Portion of a data file
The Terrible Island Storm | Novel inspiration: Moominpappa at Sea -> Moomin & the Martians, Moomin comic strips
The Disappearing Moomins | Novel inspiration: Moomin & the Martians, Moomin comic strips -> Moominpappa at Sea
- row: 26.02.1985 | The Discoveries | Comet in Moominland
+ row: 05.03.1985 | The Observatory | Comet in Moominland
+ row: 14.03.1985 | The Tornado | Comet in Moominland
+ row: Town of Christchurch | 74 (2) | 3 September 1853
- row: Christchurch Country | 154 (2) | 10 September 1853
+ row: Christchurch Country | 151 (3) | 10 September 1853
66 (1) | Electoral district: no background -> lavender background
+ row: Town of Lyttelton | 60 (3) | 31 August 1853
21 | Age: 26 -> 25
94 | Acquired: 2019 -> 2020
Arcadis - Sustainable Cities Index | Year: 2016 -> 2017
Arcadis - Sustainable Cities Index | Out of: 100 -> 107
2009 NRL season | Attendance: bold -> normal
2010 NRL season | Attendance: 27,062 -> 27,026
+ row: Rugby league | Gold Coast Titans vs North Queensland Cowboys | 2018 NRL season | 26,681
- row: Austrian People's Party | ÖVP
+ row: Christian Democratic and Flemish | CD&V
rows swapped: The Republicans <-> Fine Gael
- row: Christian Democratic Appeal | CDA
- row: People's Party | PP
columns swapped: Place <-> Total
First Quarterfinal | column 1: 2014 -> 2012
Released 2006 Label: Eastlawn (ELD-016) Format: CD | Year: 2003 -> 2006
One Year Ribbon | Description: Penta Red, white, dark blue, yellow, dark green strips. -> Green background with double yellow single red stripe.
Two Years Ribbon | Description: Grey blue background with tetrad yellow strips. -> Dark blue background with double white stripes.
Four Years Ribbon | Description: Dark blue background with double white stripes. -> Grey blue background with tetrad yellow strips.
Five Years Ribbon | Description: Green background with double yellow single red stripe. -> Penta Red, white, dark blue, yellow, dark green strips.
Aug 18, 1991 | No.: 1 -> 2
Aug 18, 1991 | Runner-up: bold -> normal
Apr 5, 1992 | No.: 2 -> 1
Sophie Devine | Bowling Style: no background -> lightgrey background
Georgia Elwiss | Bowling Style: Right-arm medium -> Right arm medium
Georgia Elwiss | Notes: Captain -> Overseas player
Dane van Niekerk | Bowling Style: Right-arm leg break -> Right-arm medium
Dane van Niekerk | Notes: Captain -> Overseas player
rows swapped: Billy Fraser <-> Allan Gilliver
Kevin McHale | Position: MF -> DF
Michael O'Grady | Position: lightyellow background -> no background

**THE EXERCISE**: Copy out every one of the items above, character for character.

**OUTPUT**:
The Terrible Island Storm | Novel inspiration: Moominpappa at Sea -> Moomin & the Martians, Moomin comic strips
The Disappearing Moomins | Novel inspiration: Moomin & the Martians, Moomin comic strips -> Moominpappa at Sea
- row: 26.02.1985 | The Discoveries | Comet in Moominland
+ row: 05.03.1985 | The Observatory | Comet in Moominland
+ row: 14.03.1985 | The Tornado | Comet in Moominland
+ row: Town of Christchurch | 74 (2) | 3 September 1853
- row: Christchurch Country | 154 (2) | 10 September 1853
+ row: Christchurch Country | 151 (3) | 10 September 1853
66 (1) | Electoral district: no background -> lavender background
+ row: Town of Lyttelton | 60 (3) | 31 August 1853
21 | Age: 26 -> 25
94 | Acquired: 2019 -> 2020
Arcadis - Sustainable Cities Index | Year: 2016 -> 2017
Arcadis - Sustainable Cities Index | Out of: 100 -> 107
2009 NRL season | Attendance: bold -> normal
2010 NRL season | Attendance: 27,062 -> 27,026
+ row: Rugby league | Gold Coast Titans vs North Queensland Cowboys | 2018 NRL season | 26,681
- row: Austrian People's Party | ÖVP
+ row: Christian Democratic and Flemish | CD&V
rows swapped: The Republicans <-> Fine Gael
- row: Christian Democratic Appeal | CDA
- row: People's Party | PP
columns swapped: Place <-> Total
First Quarterfinal | column 1: 2014 -> 2012
Released 2006 Label: Eastlawn (ELD-016) Format: CD | Year: 2003 -> 2006
One Year Ribbon | Description: Penta Red, white, dark blue, yellow, dark green strips. -> Green background with double yellow single red stripe.
Two Years Ribbon | Description: Grey blue background with tetrad yellow strips. -> Dark blue background with double white stripes.
Four Years Ribbon | Description: Dark blue background with double white stripes. -> Grey blue background with tetrad yellow strips.
Five Years Ribbon | Description: Green background with double yellow single red stripe. -> Penta Red, white, dark blue, yellow, dark green strips.
Aug 18, 1991 | No.: 1 -> 2
Aug 18, 1991 | Runner-up: bold -> normal
Apr 5, 1992 | No.: 2 -> 1
Sophie Devine | Bowling Style: no background -> lightgrey background
Georgia Elwiss | Bowling Style: Right-arm medium -> Right arm medium
Georgia Elwiss | Notes: Captain -> Overseas player
Dane van Niekerk | Bowling Style: Right-arm leg break -> Right-arm medium
Dane van Niekerk | Notes: Captain -> Overseas player
rows swapped: Billy Fraser <-> Allan Gilliver
Kevin McHale | Position: MF -> DF
Michael O'Grady | Position: lightyellow background -> no background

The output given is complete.